*Required work:*
Repeat the data below in full. Pictures must not be part of the copy.
*** Opening of Working data ***
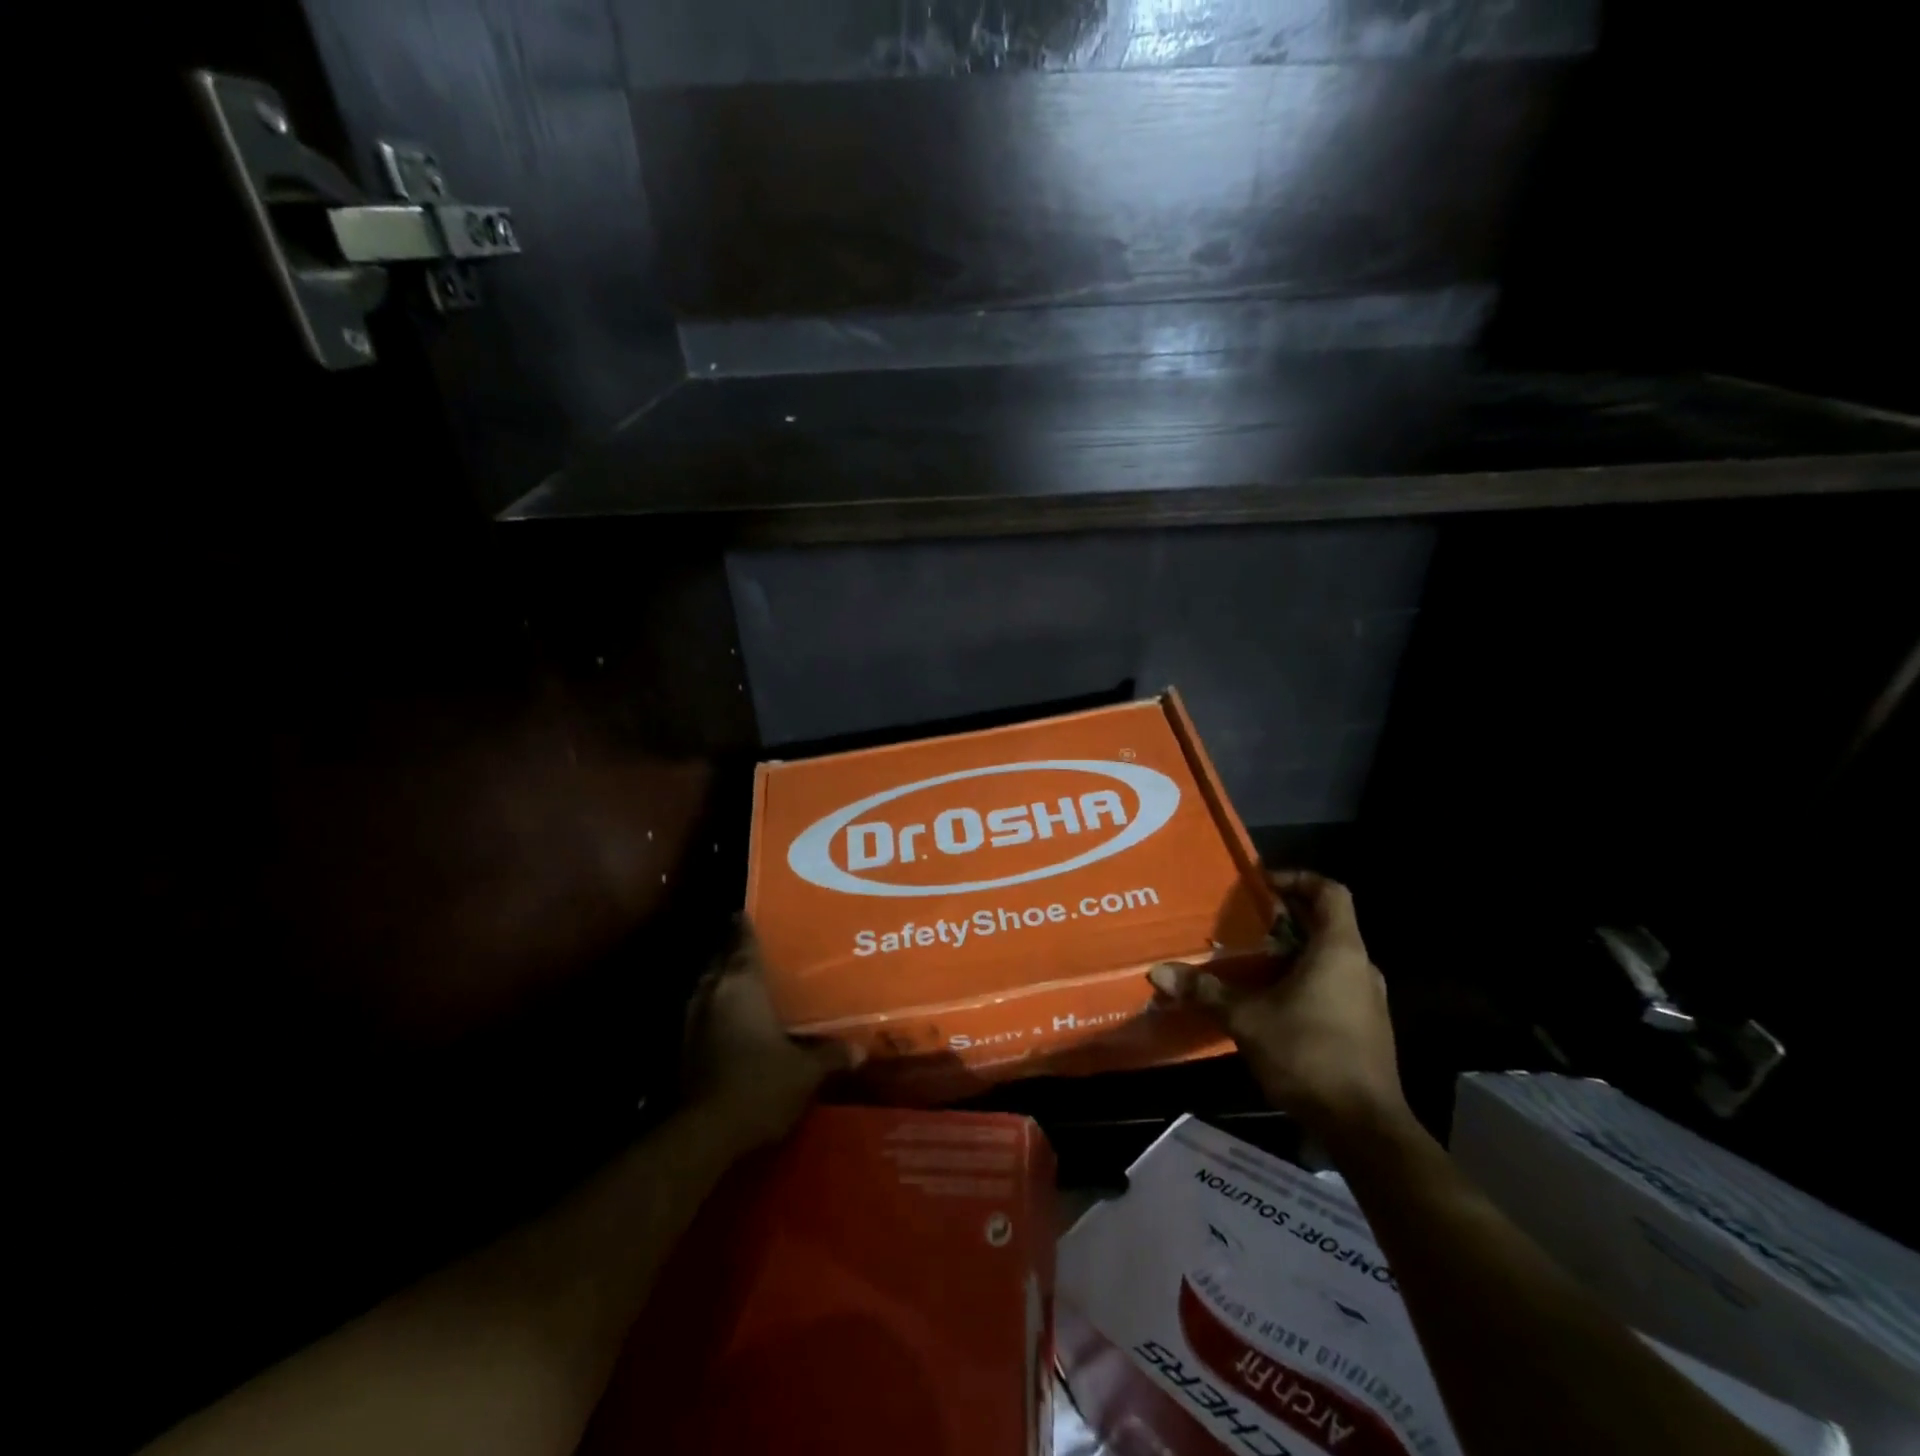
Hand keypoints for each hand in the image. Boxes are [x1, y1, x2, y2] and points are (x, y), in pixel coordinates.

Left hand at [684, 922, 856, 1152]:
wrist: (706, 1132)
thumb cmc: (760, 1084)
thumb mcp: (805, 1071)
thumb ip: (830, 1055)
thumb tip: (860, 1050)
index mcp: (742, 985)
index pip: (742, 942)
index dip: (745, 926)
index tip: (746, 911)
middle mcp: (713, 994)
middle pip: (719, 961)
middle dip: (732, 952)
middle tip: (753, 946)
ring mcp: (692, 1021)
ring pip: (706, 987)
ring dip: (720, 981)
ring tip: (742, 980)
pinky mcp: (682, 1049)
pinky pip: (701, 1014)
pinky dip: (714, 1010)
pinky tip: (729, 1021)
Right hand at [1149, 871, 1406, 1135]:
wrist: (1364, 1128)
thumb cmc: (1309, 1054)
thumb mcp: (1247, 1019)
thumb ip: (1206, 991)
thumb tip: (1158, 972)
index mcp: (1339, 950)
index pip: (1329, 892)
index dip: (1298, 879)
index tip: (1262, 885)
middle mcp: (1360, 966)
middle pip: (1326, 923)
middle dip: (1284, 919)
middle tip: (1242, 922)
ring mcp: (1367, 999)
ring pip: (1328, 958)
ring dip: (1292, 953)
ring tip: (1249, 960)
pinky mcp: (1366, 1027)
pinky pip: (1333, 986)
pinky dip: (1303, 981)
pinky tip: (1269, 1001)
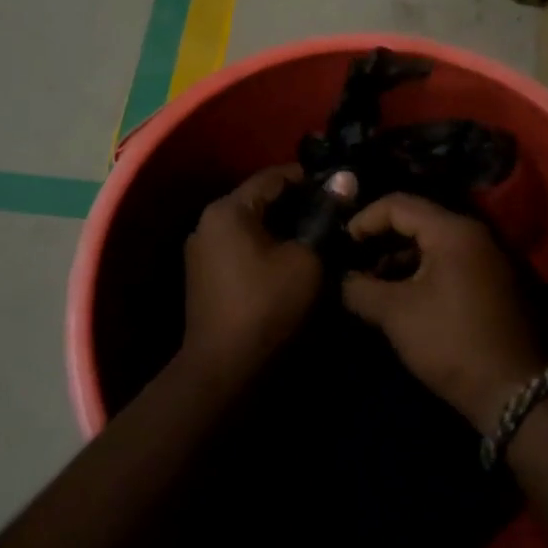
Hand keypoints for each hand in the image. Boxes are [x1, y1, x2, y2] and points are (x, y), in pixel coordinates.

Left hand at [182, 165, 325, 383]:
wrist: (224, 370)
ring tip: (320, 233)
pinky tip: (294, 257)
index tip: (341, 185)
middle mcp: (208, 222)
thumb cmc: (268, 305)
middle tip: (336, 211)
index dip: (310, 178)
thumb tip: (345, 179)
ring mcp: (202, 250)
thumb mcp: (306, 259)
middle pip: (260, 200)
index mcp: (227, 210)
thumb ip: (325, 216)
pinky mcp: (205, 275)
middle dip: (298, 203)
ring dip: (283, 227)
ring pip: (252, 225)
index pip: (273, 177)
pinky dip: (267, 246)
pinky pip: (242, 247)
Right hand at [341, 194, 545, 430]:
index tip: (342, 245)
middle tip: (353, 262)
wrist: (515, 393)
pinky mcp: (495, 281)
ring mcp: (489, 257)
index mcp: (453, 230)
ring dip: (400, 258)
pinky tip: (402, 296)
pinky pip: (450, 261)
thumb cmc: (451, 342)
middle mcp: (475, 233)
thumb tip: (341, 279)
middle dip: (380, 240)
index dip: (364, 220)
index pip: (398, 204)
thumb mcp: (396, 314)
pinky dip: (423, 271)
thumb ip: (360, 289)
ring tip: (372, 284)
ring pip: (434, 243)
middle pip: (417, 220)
*** Close of Working data ***
*Completed exercise:*
Hand keypoints for each hand in the image. Boxes are [x1, y1, x2, y2] and points are (x, y), in pixel coordinates.

Left hand at [684, 922, 856, 1152]:
wrist: (706, 1132)
thumb cmc: (760, 1084)
thumb mcp: (805, 1071)
thumb ip: (830, 1055)
thumb tip: (860, 1050)
index mcp: (742, 985)
index pip: (742, 942)
index dip: (745, 926)
index tip: (746, 911)
middle mcp: (713, 994)
middle pip: (719, 961)
middle dip: (732, 952)
middle tip: (753, 946)
ring mcp: (692, 1021)
ring pip: (706, 987)
ring dip: (720, 981)
ring tip: (742, 980)
pinky mcp: (682, 1049)
pinky pip: (701, 1014)
pinky dip: (714, 1010)
pinky tip: (729, 1021)
Right hand at [1149, 871, 1406, 1135]:
wrist: (1364, 1128)
thumb cmc: (1309, 1054)
thumb mcp: (1247, 1019)
thumb ip: (1206, 991)
thumb tip: (1158, 972)
index mcp: (1339, 950)
index pip: (1329, 892)
index dip: (1298, 879)
index tip: (1262, 885)
middle mcp: (1360, 966)
middle pip: (1326, 923)
middle dip: (1284, 919)
middle tip: (1242, 922)
ring mcp: (1367, 999)
ring pip: (1328, 958)
ring dip: (1292, 953)
ring tip: (1249, 960)
pinky mcp: (1366, 1027)
pinky pip: (1333, 986)
pinky dip: (1303, 981)
pinky tip: (1269, 1001)
Hand keypoints for each hand in the image. Boxes are [x1, y1, x2, y2] and points are (x, y), in pixel coordinates.

Left hand at [182, 165, 325, 383]:
wrist: (224, 370)
ring tip: (320, 233)
pinky tip: (294, 257)
index tip: (341, 185)
middle mcp: (208, 222)
thumb cmc: (268, 305)
middle tip: (336, 211)
index dip: (310, 178)
thumb tip: (345, 179)
ring mcp: (202, 250)
thumb mcp: (306, 259)
middle pip: (260, 200)
index mcp: (227, 210)
thumb ip: (325, 216)
pinky mcp: (205, 275)
middle dip: (298, 203)
ring dip: (283, 227)
ring pip: (252, 225)
index pip: (273, 177)
pinky dip: (267, 246)
pinky pip: (242, 247)
Right hand at [341, 194, 545, 430]:
index tip: (342, 245)
middle tip: (353, 262)
wrist: (515, 393)
pinky mcp: (495, 281)
ring mcp: (489, 257)
index mcp: (453, 230)
ring dip: (400, 258)
pinky tip: (402, 296)
pinky pip: (450, 261)
thumb cmc: (451, 342)
middle mcp: (475, 233)
thumb tip: (341, 279)
middle dip: (380, 240)
index dip: (364, 220)
index pip: (398, 204)
thumb mcp: (396, 314)
pinky dip: (423, 271)
thumb ip: (360, 289)
ring tip: (372, 284)
ring pip: (434, 243)
middle pip: (417, 220)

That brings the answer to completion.